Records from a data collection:
******

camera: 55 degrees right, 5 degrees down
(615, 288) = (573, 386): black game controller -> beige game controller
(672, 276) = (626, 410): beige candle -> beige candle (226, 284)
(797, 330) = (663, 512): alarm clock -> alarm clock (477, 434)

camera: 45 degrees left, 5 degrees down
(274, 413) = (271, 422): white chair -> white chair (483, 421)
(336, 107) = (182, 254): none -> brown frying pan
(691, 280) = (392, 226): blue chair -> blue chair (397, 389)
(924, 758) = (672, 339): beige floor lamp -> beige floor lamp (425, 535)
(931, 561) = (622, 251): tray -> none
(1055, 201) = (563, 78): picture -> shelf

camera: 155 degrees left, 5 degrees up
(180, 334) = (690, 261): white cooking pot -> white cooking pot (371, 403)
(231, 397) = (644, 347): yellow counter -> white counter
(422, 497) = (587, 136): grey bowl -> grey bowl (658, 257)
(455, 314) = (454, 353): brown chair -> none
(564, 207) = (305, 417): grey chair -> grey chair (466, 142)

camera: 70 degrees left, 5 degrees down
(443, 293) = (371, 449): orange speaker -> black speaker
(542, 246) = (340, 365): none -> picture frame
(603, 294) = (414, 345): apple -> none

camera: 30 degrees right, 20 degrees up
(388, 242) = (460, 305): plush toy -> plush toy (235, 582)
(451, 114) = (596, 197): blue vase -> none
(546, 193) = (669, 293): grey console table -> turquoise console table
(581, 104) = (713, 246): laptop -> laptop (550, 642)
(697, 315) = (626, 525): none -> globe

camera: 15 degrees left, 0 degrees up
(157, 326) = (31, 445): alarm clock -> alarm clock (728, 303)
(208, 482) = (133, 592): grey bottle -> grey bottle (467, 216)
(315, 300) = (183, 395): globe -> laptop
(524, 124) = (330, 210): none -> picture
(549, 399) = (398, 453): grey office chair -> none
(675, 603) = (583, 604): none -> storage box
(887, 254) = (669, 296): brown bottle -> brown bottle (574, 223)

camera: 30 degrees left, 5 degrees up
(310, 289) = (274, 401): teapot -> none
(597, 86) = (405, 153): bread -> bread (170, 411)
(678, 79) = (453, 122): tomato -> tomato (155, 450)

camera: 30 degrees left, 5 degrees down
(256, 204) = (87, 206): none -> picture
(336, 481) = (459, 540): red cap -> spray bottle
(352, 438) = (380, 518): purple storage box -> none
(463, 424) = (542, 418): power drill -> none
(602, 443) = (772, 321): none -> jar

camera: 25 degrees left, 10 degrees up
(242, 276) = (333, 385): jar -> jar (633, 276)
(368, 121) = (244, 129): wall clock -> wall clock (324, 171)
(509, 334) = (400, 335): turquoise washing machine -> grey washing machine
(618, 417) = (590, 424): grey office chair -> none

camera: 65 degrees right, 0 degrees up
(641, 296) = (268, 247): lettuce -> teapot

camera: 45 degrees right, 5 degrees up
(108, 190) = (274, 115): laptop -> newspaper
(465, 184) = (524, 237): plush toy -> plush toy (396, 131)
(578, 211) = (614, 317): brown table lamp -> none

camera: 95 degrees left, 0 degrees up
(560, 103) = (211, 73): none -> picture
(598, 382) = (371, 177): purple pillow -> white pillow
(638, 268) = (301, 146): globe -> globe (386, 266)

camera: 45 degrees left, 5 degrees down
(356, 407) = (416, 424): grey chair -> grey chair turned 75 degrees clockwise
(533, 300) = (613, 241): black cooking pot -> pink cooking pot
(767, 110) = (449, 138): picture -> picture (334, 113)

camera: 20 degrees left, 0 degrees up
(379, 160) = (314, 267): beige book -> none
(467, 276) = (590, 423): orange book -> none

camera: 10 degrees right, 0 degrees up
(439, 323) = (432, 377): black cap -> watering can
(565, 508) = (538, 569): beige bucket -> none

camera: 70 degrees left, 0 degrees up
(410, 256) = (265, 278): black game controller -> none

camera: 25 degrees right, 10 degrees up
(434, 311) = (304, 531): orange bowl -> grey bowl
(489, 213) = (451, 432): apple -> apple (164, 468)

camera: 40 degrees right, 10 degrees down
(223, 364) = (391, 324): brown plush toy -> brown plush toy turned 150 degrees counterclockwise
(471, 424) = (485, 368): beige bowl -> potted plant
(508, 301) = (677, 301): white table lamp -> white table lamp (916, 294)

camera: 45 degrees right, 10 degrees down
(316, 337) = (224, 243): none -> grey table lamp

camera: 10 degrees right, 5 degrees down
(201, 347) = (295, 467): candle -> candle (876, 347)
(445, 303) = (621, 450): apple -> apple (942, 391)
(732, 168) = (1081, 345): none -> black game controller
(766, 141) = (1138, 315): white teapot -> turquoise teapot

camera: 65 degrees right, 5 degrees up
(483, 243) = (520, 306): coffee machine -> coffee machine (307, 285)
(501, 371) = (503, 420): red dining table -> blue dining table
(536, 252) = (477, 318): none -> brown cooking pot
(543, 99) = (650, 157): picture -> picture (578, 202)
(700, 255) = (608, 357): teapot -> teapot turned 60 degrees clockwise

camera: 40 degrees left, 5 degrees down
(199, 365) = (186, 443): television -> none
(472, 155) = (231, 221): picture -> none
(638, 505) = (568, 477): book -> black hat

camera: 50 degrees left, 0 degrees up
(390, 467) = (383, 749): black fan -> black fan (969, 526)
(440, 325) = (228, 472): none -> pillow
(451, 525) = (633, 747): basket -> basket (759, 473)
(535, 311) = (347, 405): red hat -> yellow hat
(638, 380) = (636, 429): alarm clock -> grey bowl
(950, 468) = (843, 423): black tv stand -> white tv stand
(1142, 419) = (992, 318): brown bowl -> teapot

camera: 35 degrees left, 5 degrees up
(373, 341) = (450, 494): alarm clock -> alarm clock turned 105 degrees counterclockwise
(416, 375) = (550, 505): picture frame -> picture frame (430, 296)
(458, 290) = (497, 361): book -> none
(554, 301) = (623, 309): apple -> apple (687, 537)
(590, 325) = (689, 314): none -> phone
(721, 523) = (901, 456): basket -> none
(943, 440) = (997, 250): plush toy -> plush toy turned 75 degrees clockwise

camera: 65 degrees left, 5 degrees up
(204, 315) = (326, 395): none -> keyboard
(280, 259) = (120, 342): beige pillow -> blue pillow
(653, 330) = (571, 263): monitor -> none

******

§ Assigned task:
Print the lines above from the one with "(797, 330) = (663, 512): alarm" through the one with "(678, 79) = (453, 122): tomato", both included, exactly as written and nothing more.

§ Response:
(797, 330) = (663, 512): alarm clock -> alarm clock (477, 434)

camera: 45 degrees left, 5 degrees down
(274, 413) = (271, 422): white chair -> white chair (483, 421)
(336, 107) = (182, 254): none -> brown frying pan
(691, 280) = (392, 226): blue chair -> blue chair (397, 389)
(924, 758) = (672, 339): beige floor lamp -> beige floor lamp (425, 535)
(931, 561) = (622, 251): tray -> none
(1055, 201) = (563, 78): picture -> shelf

camera: 155 degrees left, 5 degrees up
(180, 334) = (690, 261): white cooking pot -> white cooking pot (371, 403)
(231, 397) = (644, 347): yellow counter -> white counter
(422, 497) = (587, 136): grey bowl -> grey bowl (658, 257)
(455, 314) = (454, 353): brown chair -> none
(564, 207) = (305, 417): grey chair -> grey chair (466, 142)

camera: 70 degrees left, 5 degrees down
(443, 293) = (371, 449): orange speaker -> black speaker
(542, 246) = (340, 365): none -> picture frame
(603, 294) = (414, 345): apple -> none

camera: 30 degrees right, 20 degrees up
(388, 242) = (460, 305): plush toy -> plush toy (235, 582)
(451, 114) = (596, 197): blue vase -> none
(546, 193) = (669, 293): grey console table -> turquoise console table
(581, 104) = (713, 246): laptop -> laptop (550, 642)
(697, 315) = (626, 525): none -> globe

camera: 15 degrees left, 0 degrees up
(157, 326) = (31, 445): alarm clock -> alarm clock (728, 303)
(208, 482) = (133, 592): grey bottle -> grey bottle (467, 216)
(315, 300) = (183, 395): globe -> laptop
(524, 124) = (330, 210): none -> picture
(549, 399) = (398, 453): grey office chair -> none
(675, 603) = (583, 604): none -> storage box
(887, 254) = (669, 296): brown bottle -> brown bottle (574, 223)

camera: 30 degrees left, 5 degrees up
(310, 289) = (274, 401): teapot -> none
(597, 86) = (405, 153): bread -> bread (170, 411)
(678, 79) = (453, 122): tomato -> tomato (155, 450)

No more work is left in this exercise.